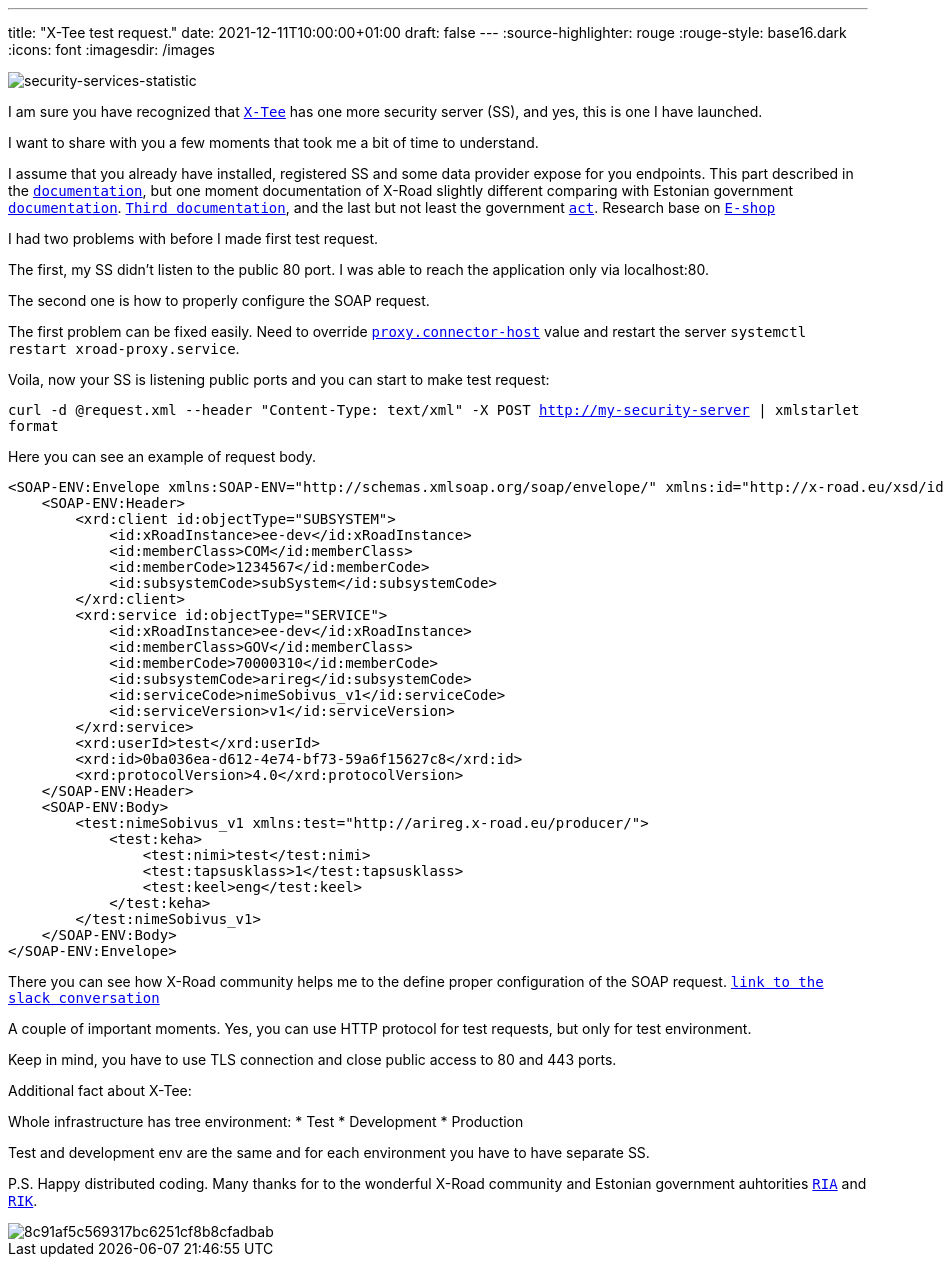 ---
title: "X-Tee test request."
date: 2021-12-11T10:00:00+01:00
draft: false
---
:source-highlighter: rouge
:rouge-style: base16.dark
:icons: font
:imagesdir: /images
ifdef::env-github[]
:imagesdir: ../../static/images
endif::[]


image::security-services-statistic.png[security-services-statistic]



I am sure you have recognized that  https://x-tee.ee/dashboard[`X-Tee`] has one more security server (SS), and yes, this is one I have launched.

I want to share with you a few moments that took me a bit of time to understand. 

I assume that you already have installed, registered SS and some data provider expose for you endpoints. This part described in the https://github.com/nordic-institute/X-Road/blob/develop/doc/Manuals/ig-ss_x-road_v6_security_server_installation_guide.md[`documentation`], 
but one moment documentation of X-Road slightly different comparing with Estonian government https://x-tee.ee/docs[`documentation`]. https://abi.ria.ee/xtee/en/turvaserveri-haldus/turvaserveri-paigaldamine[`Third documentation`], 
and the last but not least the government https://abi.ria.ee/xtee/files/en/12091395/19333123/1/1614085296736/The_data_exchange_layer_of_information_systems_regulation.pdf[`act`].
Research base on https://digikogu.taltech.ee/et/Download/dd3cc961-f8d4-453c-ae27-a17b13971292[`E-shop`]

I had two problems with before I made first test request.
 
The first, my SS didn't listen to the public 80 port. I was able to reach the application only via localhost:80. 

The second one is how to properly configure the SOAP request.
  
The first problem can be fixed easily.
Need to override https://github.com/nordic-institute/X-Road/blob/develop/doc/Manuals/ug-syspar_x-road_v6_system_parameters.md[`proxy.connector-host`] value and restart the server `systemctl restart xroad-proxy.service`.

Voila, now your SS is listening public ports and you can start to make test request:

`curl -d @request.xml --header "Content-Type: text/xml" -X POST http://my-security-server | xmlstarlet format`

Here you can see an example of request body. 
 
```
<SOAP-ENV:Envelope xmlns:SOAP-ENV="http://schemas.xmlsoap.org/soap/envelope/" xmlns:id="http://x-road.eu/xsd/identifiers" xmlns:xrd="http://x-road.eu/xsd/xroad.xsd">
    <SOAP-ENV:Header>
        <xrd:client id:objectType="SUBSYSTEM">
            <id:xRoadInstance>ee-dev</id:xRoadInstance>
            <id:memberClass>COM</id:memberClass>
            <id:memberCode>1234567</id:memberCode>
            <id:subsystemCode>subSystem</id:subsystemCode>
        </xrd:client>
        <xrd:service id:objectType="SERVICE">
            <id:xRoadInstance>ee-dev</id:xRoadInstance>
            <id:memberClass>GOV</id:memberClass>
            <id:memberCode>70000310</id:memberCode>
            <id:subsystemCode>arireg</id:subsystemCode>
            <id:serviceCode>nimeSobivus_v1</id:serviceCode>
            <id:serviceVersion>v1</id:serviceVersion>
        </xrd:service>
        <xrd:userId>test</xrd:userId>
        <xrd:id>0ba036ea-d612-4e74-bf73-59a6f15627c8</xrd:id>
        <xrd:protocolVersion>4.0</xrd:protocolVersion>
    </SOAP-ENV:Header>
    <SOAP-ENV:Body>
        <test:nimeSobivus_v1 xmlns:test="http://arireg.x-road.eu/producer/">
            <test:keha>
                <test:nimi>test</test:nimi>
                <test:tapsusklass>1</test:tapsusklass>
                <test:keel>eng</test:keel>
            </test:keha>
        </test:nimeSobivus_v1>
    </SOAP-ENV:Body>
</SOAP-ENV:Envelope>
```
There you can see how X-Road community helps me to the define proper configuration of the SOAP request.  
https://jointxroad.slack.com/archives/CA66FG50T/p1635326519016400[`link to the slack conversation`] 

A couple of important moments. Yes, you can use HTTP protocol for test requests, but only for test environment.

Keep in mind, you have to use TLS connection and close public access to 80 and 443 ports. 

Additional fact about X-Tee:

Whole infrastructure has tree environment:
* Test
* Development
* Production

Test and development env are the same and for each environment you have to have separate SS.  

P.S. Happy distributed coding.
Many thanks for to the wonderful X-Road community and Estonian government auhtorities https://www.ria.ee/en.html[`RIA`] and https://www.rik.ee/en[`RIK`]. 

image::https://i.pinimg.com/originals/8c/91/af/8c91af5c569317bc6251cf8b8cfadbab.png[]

—————

◆ TASK STATEMENT
Go through the entries and copy every line that has "nordic".

◆ OUTPUT OF THE TASK
I assume that you already have installed, registered SS and some data provider expose for you endpoints. This part described in the https://github.com/nordic-institute/X-Road/blob/develop/doc/Manuals/ig-ss_x-road_v6_security_server_installation_guide.md[`documentation`], 
Need to override https://github.com/nordic-institute/X-Road/blob/develop/doc/Manuals/ug-syspar_x-road_v6_system_parameters.md[`proxy.connector-host`] value and restart the server `systemctl restart xroad-proxy.service`.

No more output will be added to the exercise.